Брок трогал Машу торопливо и жадно, но в то же время очень бережно, с неким благоговением, словно изголодавшийся человек, который получил добрый ломоть свежего хлеба и теперь дорожит каждой его крошкой. Пальцами, языком и губами он исследовал трепещущее под ним женское тело одновременно как полноправный хозяин и смиренный слуга.
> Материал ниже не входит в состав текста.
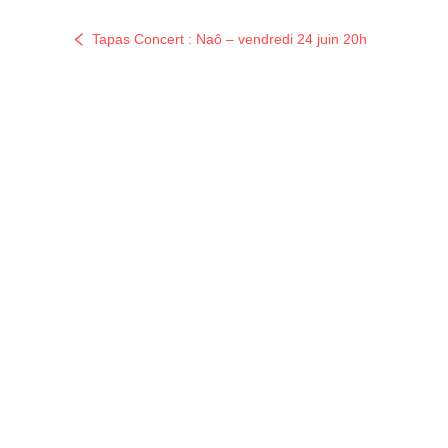
Tapas Concert : Naô – vendredi 24 juin 20h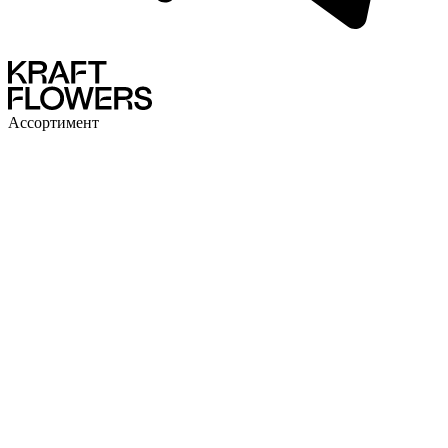
Ассортимент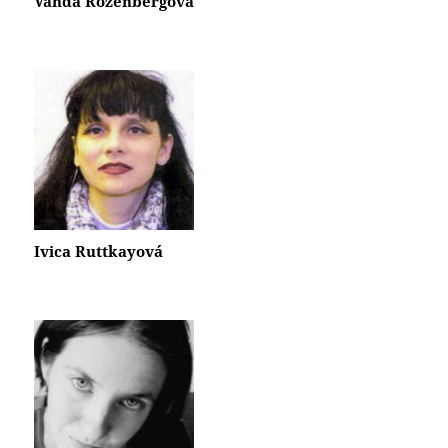
Vanda Rozenbergová
Ivica Ruttkayová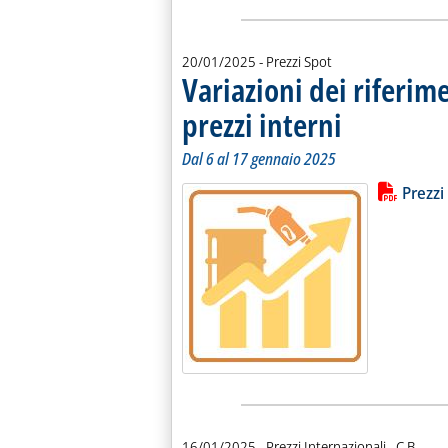
20/01/2025
- Prezzi Spot
Variazioni dei riferim
prezzi interni
. Sottotitolo: Dal 6 al
. Pubblicata lunedì 20
Dal 6 al 17 gennaio 2025
Lista allegati PDF alla notiz
Leggi tutt
Prezzi
di:
16/01/2025
- Prezzi Internazionali -
C.B.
И Маша в каком-то странном оцепенении безропотно позволяла ему делать все, что он хотел, сама испытывая при этом возрастающее желание близости.
Очень смутившись, она вздрогнула, когда Брок, проведя щекой по внутренней стороне ее бедра, опустил лицо между разведенных ног. Маша считала такую ласку слишком интимной и даже запретной. В душе она не верила, что мужчина искренне хочет целовать женщину там и поэтому всегда отстранялась, если Вадим пытался проделать с ней что-то подобное. При этом она привыкла тщательно удалять волоски внизу живота, ей было комфортней чувствовать себя гладенькой.
– Не надо, – шепотом попросила Маша, пытаясь опустить задравшуюся сорочку.
– Почему? Мне хочется и тебе тоже. Я же слышу.
Наверно, он хотел сказать, чувствую… Брок мягко отвел ее руку и лизнул нежные складочки внизу живота, слегка раздвигая их языком. Маша внутренне сжалась, закрыв глаза, пытаясь разобраться в своих новых ощущениях. А он не таясь, пояснил:
– Губки у тебя сладенькие, и там, и здесь. Сладенькие, словно мед.
Он глухо заворчал от удовольствия, а потом приподнялся и горячо поцеловал ее чуть ниже пупка.